We use the same label for all items in the follow up tests. 1of5_3 means the 3rd item among the select 1 out of 5 item format. We could have used the target word instead, but this would still cause confusion because there is no target word for select 2 out of 5 and select 3 out of 5. We use the same label to indicate these items all belong to the same set, which was administered in the follow up test.

"Comment: It seems to me that this may remove Blacks who are not merely inattentive, but answer wrong because they are low IQ. So I would question even including it in the paper."

These words are too easy, even for non-natives, they should be able to answer these words. I doubt this is related to true IQ. In any case, this was just a supplementary analysis, and the paper reports the result for all Blacks, including those who did not pass the attention check.

"the separation of paragraphs should be different. This makes me think that this whole paragraph (also) is about the motivation thing."

I agree. This last paragraph reads like this 

Future research should explicitly measure motivation and its impact on test performance, particularly in online settings, to better understand its role in group differences. Such test-taking behavior has already been examined using response time data to account for rapid-guessing behavior (Michaelides et al., 2024; Lee & Jia, 2014). A more convincing test of Spearman’s hypothesis is to apply MCV in other subtests which are less subject to cultural influences than vocabulary.

It starts with "future research" and then moves on to discussion SH. I splitted this long paragraph right where it discusses SH, and moved this portion so that it follows immediately this paragraph:

Research on test bias is useful for examining the cultural hypothesis but also for vindicating the Spearman’s Hypothesis. Not only for the purpose of valid cross-group comparison but also for estimating the true impact of g on group differences after accounting for item bias. There was indeed an account that the effect of g increases when biased items are removed (te Nijenhuis et al., 2016b). 

So the flow now is much more natural, and fluid.

Bot

Authors have updated the submission to version #2

Bot

The submission was accepted for publication.

Author | Admin

Good news, I was able to find (by accident, in fact) the second review that we lost. It is now available at the OSF project of this paper. The main concern of the review is the following:

While the study appears objective and clear, (in the current climate) it may receive greater criticism from the academic community due to the lack of cultural, motivational and socio-structural insights/clarifications.
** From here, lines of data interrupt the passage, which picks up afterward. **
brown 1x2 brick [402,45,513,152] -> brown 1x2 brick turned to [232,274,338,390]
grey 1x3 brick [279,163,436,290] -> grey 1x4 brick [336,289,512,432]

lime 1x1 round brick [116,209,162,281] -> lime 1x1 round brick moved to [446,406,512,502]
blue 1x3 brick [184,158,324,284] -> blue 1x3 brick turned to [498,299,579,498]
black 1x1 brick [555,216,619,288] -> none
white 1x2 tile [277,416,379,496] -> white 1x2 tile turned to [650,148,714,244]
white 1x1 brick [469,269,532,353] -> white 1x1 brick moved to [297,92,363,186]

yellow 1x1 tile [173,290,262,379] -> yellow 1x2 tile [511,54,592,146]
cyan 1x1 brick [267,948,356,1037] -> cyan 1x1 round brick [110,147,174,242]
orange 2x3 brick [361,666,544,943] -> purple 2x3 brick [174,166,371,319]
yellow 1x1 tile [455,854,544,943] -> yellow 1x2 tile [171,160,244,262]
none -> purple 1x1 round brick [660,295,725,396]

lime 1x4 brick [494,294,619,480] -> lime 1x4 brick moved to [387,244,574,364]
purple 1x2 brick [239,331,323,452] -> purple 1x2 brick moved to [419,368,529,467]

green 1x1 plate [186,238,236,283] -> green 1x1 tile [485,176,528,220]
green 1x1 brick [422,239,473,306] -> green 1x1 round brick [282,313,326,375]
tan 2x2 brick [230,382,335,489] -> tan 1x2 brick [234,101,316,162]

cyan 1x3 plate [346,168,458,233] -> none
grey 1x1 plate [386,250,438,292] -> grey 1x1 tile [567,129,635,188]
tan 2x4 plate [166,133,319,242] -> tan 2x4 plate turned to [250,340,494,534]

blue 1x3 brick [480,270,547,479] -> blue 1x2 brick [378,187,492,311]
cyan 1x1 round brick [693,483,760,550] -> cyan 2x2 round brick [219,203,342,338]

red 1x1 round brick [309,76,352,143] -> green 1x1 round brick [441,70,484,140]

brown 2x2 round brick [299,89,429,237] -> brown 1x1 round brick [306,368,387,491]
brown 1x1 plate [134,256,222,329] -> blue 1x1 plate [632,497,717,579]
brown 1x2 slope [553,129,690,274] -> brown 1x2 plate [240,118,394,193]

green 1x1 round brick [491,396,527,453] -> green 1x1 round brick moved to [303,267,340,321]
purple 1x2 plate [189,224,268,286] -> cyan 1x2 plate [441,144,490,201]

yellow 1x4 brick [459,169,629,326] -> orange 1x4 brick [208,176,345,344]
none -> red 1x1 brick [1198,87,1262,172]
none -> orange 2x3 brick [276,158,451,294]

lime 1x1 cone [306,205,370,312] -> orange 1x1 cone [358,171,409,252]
Also, number of cited authors and their theories were heavily criticised in the literature – not addressing this may attract higher scrutiny from the reader.

I think the theory and methodology is robust, as explained in the paper. Other research (cited in the paper) confirmed the Spearman's hypothesis, in the case of Black-White differences. As for lack of clarification for the motivation of this paper, I admit we were not being very clear here, except our goal is to test for item bias and Spearman's hypothesis. Anyone who knows about SH understands that item bias analysis is required for corrected inferences about the nature of the group differences implied by SH, and the value brought by SH is that g matters if one wishes to examine the nature of group differences. So the MCV applied at the item level makes sense here.